Starting is all.  “Aller Angfang ist schwer” said Goethe, and this is true of travelling.  Once you have shut the door and left the house, it is easy.  It is the packing of the toothbrush that is hard.

Memories come back, for I’ve stopped my travelling now, memories of our journey through Asia, the six of us.  The routine of striking camp, a quick breakfast with the day still cold, the tents rolled up and stacked on the roof of the van, the stove put away in the back, everything in its place, all stored away and roped up, a quick look to check the site, the engine started and moving off again.  “The great affair is to move.”  Tedium cannot catch us while we are moving. We cannot be bored, and what a waste of time boredom is. But then, after a time, the movement itself becomes addictive.  One has to move.  It is the great escape.  We arrived in India, by the way, and then carried on further east, but that’s a story for another evening.

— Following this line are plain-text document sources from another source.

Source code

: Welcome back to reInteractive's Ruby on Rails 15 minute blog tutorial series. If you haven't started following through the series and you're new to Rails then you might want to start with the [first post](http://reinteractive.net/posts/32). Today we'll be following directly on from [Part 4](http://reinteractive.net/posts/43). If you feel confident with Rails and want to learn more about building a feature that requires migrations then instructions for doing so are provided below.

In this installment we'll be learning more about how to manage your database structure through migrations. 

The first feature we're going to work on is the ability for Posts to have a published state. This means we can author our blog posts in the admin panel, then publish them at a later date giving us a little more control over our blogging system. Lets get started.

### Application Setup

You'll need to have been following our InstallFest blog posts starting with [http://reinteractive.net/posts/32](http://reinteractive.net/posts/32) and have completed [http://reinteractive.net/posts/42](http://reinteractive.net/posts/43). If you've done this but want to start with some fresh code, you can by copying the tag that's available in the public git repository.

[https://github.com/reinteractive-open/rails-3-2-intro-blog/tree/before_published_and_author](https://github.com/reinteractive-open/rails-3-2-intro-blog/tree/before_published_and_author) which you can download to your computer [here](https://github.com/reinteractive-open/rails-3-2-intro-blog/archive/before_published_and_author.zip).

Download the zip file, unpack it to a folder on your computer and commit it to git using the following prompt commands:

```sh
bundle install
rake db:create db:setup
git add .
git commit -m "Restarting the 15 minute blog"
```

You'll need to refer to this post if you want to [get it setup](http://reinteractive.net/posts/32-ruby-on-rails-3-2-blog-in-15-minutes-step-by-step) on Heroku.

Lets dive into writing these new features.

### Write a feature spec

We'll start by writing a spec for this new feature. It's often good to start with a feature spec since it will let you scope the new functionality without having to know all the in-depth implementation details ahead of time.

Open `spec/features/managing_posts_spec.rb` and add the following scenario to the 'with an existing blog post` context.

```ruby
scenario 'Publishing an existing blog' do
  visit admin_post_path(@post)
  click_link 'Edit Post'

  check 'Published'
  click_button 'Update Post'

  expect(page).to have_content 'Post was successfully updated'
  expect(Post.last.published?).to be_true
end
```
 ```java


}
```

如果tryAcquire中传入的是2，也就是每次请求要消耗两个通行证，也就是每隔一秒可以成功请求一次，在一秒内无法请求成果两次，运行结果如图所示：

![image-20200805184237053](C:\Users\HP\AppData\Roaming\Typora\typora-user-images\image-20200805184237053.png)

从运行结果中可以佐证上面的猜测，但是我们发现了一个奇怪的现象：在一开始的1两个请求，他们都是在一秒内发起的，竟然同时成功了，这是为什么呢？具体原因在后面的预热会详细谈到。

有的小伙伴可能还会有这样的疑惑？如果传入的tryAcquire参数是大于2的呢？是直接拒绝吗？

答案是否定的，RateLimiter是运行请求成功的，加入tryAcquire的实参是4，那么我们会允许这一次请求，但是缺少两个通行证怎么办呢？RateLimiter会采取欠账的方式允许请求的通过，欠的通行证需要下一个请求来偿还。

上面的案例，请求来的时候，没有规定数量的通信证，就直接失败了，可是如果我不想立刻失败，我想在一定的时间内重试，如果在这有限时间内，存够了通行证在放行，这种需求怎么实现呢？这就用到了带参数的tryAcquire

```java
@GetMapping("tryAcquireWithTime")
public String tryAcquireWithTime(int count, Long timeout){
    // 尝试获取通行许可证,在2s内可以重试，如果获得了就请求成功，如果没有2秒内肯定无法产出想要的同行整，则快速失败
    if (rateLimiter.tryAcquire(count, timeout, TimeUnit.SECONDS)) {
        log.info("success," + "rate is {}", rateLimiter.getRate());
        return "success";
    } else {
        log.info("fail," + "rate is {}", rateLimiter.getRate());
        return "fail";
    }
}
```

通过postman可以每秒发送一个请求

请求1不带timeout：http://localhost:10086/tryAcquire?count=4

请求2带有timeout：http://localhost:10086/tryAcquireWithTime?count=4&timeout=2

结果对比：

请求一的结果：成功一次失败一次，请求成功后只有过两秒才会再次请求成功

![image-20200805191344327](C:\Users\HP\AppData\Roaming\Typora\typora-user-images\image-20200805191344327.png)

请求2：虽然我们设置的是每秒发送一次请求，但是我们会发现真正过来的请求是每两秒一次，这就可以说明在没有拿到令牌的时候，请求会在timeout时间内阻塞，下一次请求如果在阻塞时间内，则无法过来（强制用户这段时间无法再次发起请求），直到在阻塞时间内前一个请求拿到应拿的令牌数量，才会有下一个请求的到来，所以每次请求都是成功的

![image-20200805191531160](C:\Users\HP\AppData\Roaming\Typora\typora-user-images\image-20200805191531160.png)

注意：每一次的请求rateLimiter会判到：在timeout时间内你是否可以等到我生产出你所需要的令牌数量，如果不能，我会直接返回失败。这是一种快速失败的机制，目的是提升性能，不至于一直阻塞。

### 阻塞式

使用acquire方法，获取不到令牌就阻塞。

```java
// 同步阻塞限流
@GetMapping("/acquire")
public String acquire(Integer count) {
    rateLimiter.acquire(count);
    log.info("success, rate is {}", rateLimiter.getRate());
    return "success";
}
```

Africans can give us a lesson in travelling.  They live on the journey. They continue their lives while on the move. We, on the other hand, journey in a vacuum and pick up the threads of our life when we arrive. They are patient.  If the journey takes two days, so be it.  If it takes three days, well, so be it too.   There are few genuine nomads left in this world.  Their life is a continuous movement to this grazing ground, to those wells, to that festival or to this great meeting place of the families.  Think of the great tradition of travelling to Mecca, to be undertaken once in a lifetime by every Moslem, and a whole lifetime some took to do it. Inching onwards along dusty, sandy roads to the next poor village where the people took them in with their tradition of kindness to the traveller. Think of the pilgrim routes to the shrine of St James in Santiago or the road to Canterbury when a motley group left the Tabard Inn one April for “Thanne longen folk to goon on pilgrimages.” 

What great travellers there have been!  To the east, to China, up and down India, across the burning heart of Australia, following tracks criss-crossing the Arab world, riding over long, dull plains, lonely and against the odds.  When they returned, they knew that if they told their story, their tale of the hardships of day to day, they would never be understood by those who remained safe at home with the curtains closed and the fire burning in the hearth. “The great affair is to move”.

Aunt Jane has a chronic case of the bug.  My younger brother Robert is on the road too, in Australia at the moment.  But there is a time for everything, and it is also pleasant to come to rest, to see the runner beans I planted climbing the poles to the sky, to watch the sun setting in the same place two nights in a row. The sun is setting here now, behind the pine trees in Uncle Jasper’s garden, with a glimpse of the sea in the distance.  It is cooler now and soon I will put away the fork and the brush and go inside and find something for supper.